Given the current interest in oxaloacetate in ME/CFS and long COVID, L-aspartate, interestingly, is converted into oxaloacetate outside the mitochondria, and once inside the mitochondria, oxaloacetate is converted back into aspartate. It also helps with the removal of ammonia. It also may be able to enhance the production of testosterone.

Oxaloacetate: the Best Mitochondrial Supplement for ME/CFS (and Long COVID?)

L-aspartate supplementation can improve energy levels, help remove ammonia, increase muscle mass, improve liver functioning and help with atherosclerosis. It can also produce side effects like bloating and diarrhea.

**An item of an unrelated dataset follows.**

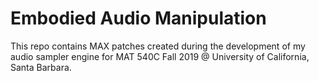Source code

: # Embodied Audio Manipulation

This repo contains MAX patches created during the development of my audio sampler engine for MAT 540C Fall 2019 @ University of California, Santa Barbara.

As always, best to start low and go slow.

L-ornithine

Adding L-ornithine could enhance the downregulated arginine and proline metabolism pathways, and help eliminate ammonia by turning it into urea, which is then disposed of in the urine. As one site puts it, L-ornithine “helps remove bodily wastes and fatigue-causing metabolites in the muscles”. L-ornithine may also be able to promote lipid metabolism – an area of growing interest in ME/CFS. The same study suggested it can help with fatigue as well.

No side effects were mentioned.

Conclusion

In conclusion, the study was too small for us to assume that it was representative, but the fact that its core findings were validated in separate tests within the ME/CFS group and then in the long-COVID group suggests that it might very well have legs. LOLA’s known ability to remove ammonia, possibly improve endurance and blood flows, and liver functioning as well, and its connection to oxaloacetate makes it an intriguing substance indeed.